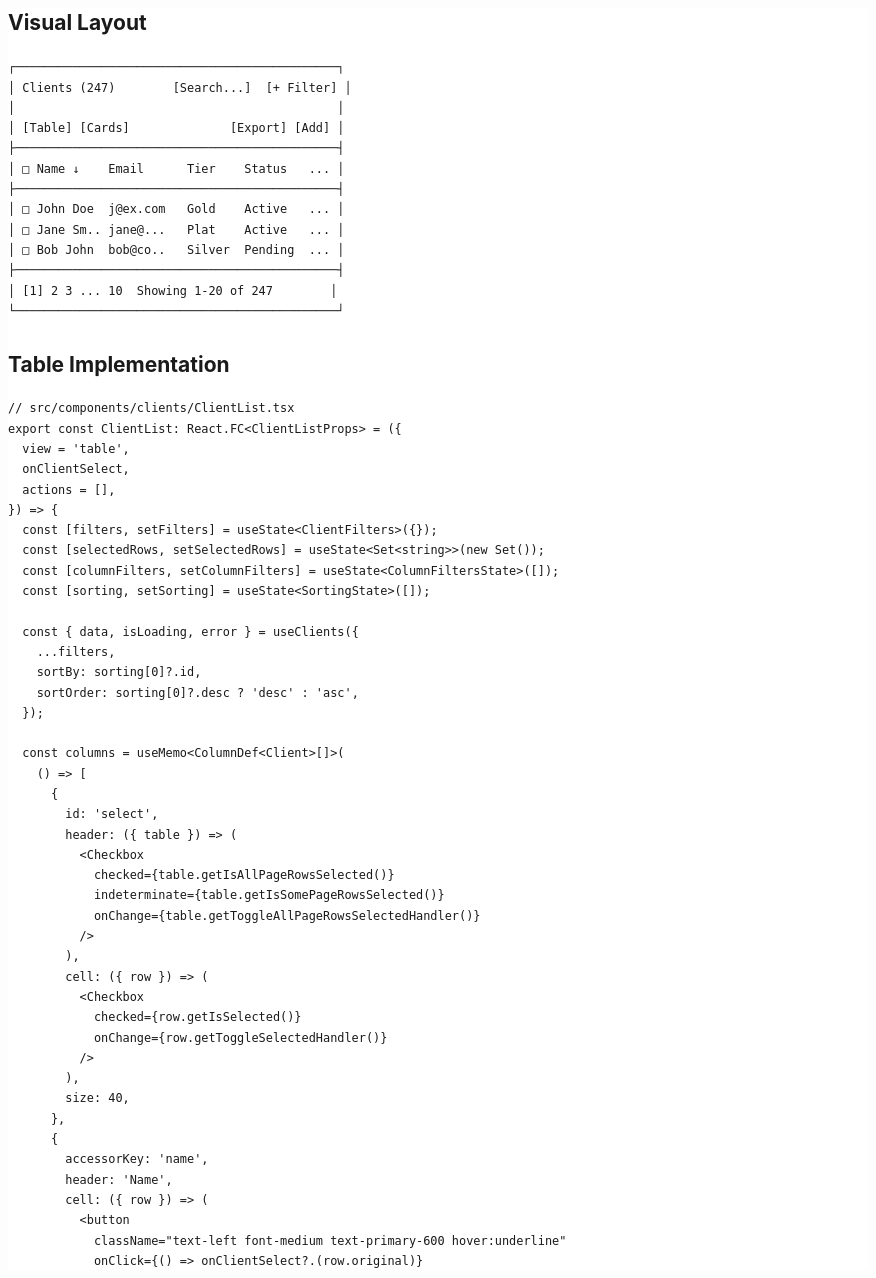 ## Visual Layout
```
┌─────────────────────────────────────────────┐
│ Clients (247)        [Search...]  [+ Filter] │
│                                             │
│ [Table] [Cards]              [Export] [Add] │
├─────────────────────────────────────────────┤
│ □ Name ↓    Email      Tier    Status   ... │
├─────────────────────────────────────────────┤
│ □ John Doe  j@ex.com   Gold    Active   ... │
│ □ Jane Sm.. jane@...   Plat    Active   ... │
│ □ Bob John  bob@co..   Silver  Pending  ... │
├─────────────────────────────────────────────┤
│ [1] 2 3 ... 10  Showing 1-20 of 247        │
└─────────────────────────────────────────────┘
```

## Table Implementation
```tsx
// src/components/clients/ClientList.tsx
export const ClientList: React.FC<ClientListProps> = ({
  view = 'table',
  onClientSelect,
  actions = [],
}) => {
  const [filters, setFilters] = useState<ClientFilters>({});
  const [selectedRows, setSelectedRows] = useState<Set<string>>(new Set());
  const [columnFilters, setColumnFilters] = useState<ColumnFiltersState>([]);
  const [sorting, setSorting] = useState<SortingState>([]);
  
  const { data, isLoading, error } = useClients({
    ...filters,
    sortBy: sorting[0]?.id,
    sortOrder: sorting[0]?.desc ? 'desc' : 'asc',
  });
  
  const columns = useMemo<ColumnDef<Client>[]>(
    () => [
      {
        id: 'select',
        header: ({ table }) => (
          <Checkbox
            checked={table.getIsAllPageRowsSelected()}
            indeterminate={table.getIsSomePageRowsSelected()}
            onChange={table.getToggleAllPageRowsSelectedHandler()}
          />
        ),
        cell: ({ row }) => (
          <Checkbox
            checked={row.getIsSelected()}
            onChange={row.getToggleSelectedHandler()}
          />
        ),
        size: 40,
      },
      {
        accessorKey: 'name',
        header: 'Name',
        cell: ({ row }) => (
          <button
            className="text-left font-medium text-primary-600 hover:underline"
            onClick={() => onClientSelect?.(row.original)}
```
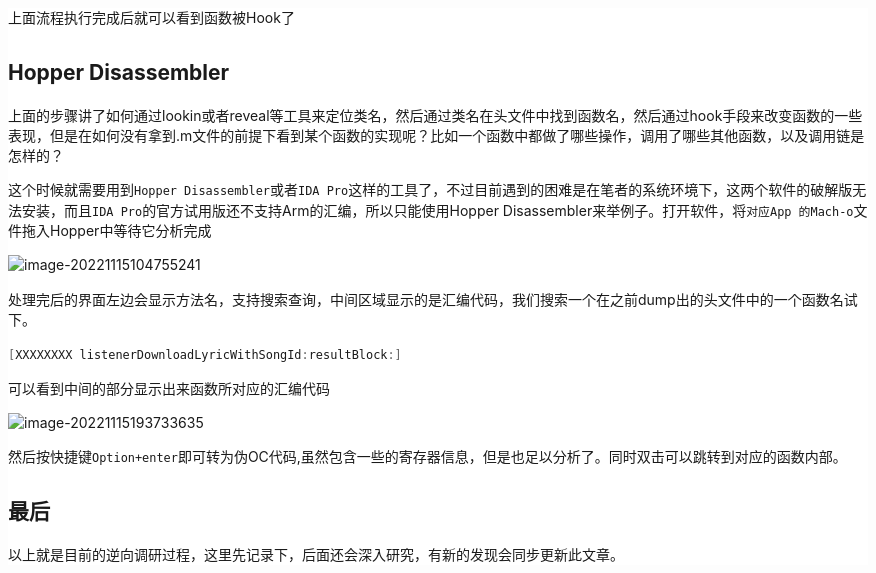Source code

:   上面流程执行完成后就可以看到函数被Hook了



## Hopper Disassembler

上面的步骤讲了如何通过lookin或者reveal等工具来定位类名，然后通过类名在头文件中找到函数名，然后通过hook手段来改变函数的一些表现，但是在如何没有拿到.m文件的前提下看到某个函数的实现呢？比如一个函数中都做了哪些操作，调用了哪些其他函数，以及调用链是怎样的？



这个时候就需要用到`Hopper Disassembler`或者`IDA Pro`这样的工具了，不过目前遇到的困难是在笔者的系统环境下，这两个软件的破解版无法安装，而且`IDA Pro`的官方试用版还不支持Arm的汇编，所以只能使用Hopper Disassembler来举例子。打开软件，将`对应App 的Mach-o`文件拖入Hopper中等待它分析完成

![image-20221115104755241](https://cdn.cdnjson.com/tva1.sinaimg.cn/large/008vxvgGgy1h85mc4b62oj31ec0u075n.jpg)



处理完后的界面左边会显示方法名，支持搜索查询，中间区域显示的是汇编代码，我们搜索一个在之前dump出的头文件中的一个函数名试下。

```objective-c
[XXXXXXXX listenerDownloadLyricWithSongId:resultBlock:]
```

可以看到中间的部分显示出来函数所对应的汇编代码

![image-20221115193733635](https://cdn.cdnjson.com/tva1.sinaimg.cn/large/008vxvgGgy1h861n7q3isj317b0u0dlg.jpg)

然后按快捷键`Option+enter`即可转为伪OC代码,虽然包含一些的寄存器信息，但是也足以分析了。同时双击可以跳转到对应的函数内部。



## 最后

以上就是目前的逆向调研过程，这里先记录下，后面还会深入研究，有新的发现会同步更新此文章。


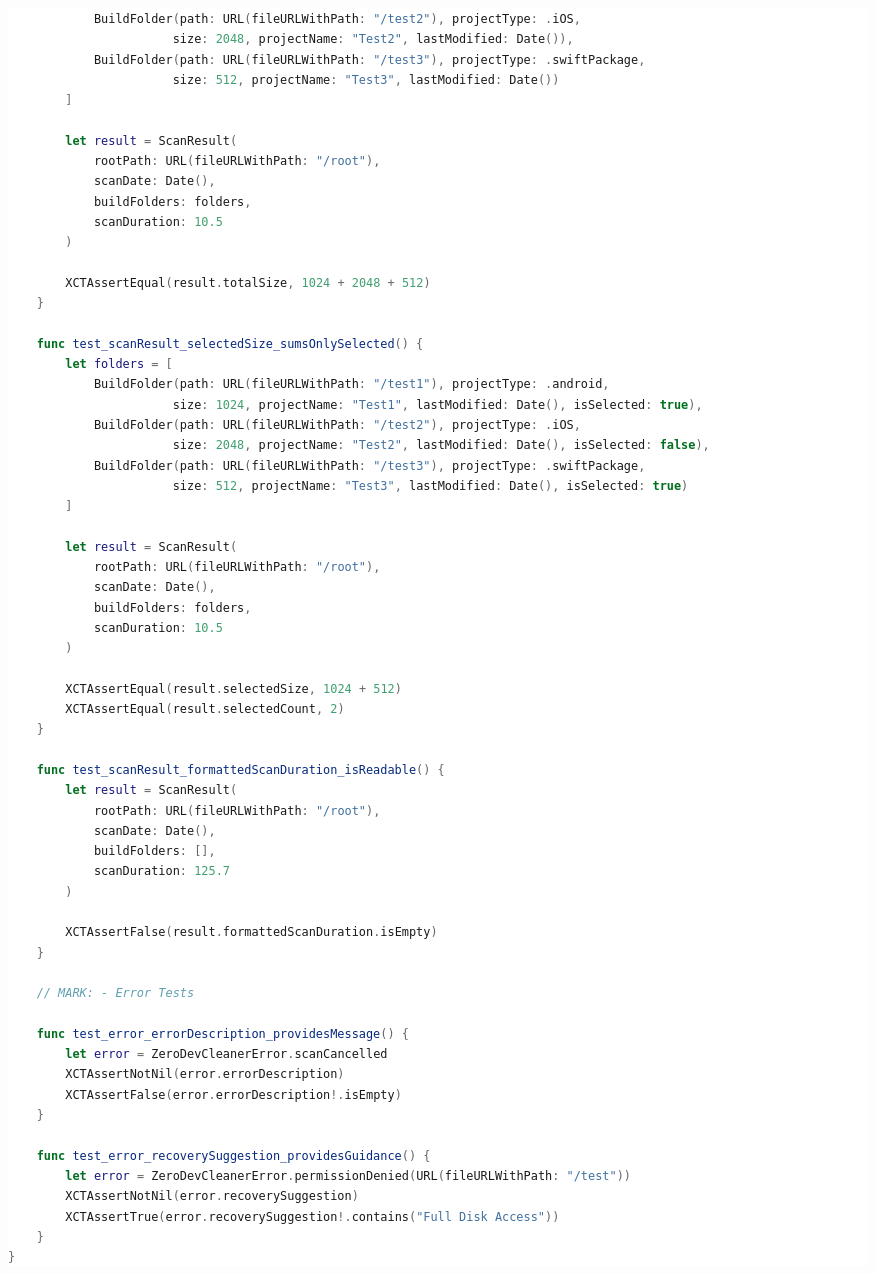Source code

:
 ```swift
            BuildFolder(path: URL(fileURLWithPath: "/test2"), projectType: .iOS,
                       size: 2048, projectName: "Test2", lastModified: Date()),
            BuildFolder(path: URL(fileURLWithPath: "/test3"), projectType: .swiftPackage,
                       size: 512, projectName: "Test3", lastModified: Date())
        ]

        let result = ScanResult(
            rootPath: URL(fileURLWithPath: "/root"),
            scanDate: Date(),
            buildFolders: folders,
            scanDuration: 10.5
        )

        XCTAssertEqual(result.totalSize, 1024 + 2048 + 512)
    }

    func test_scanResult_selectedSize_sumsOnlySelected() {
        let folders = [
            BuildFolder(path: URL(fileURLWithPath: "/test1"), projectType: .android,
                       size: 1024, projectName: "Test1", lastModified: Date(), isSelected: true),
            BuildFolder(path: URL(fileURLWithPath: "/test2"), projectType: .iOS,
                       size: 2048, projectName: "Test2", lastModified: Date(), isSelected: false),
            BuildFolder(path: URL(fileURLWithPath: "/test3"), projectType: .swiftPackage,
                       size: 512, projectName: "Test3", lastModified: Date(), isSelected: true)
        ]

        let result = ScanResult(
            rootPath: URL(fileURLWithPath: "/root"),
            scanDate: Date(),
            buildFolders: folders,
            scanDuration: 10.5
        )

        XCTAssertEqual(result.selectedSize, 1024 + 512)
        XCTAssertEqual(result.selectedCount, 2)
    }

    func test_scanResult_formattedScanDuration_isReadable() {
        let result = ScanResult(
            rootPath: URL(fileURLWithPath: "/root"),
            scanDate: Date(),
            buildFolders: [],
            scanDuration: 125.7
        )

        XCTAssertFalse(result.formattedScanDuration.isEmpty)
    }

    // MARK: - Error Tests

    func test_error_errorDescription_providesMessage() {
        let error = ZeroDevCleanerError.scanCancelled
        XCTAssertNotNil(error.errorDescription)
        XCTAssertFalse(error.errorDescription!.isEmpty)
    }

    func test_error_recoverySuggestion_providesGuidance() {
        let error = ZeroDevCleanerError.permissionDenied(URL(fileURLWithPath: "/test"))
        XCTAssertNotNil(error.recoverySuggestion)
        XCTAssertTrue(error.recoverySuggestion!.contains("Full Disk Access"))
    }
}
```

====

What you need to do.
Where a line of the data contains "image", include it in the tally, and answer with the tally alone.

Expected answer.
2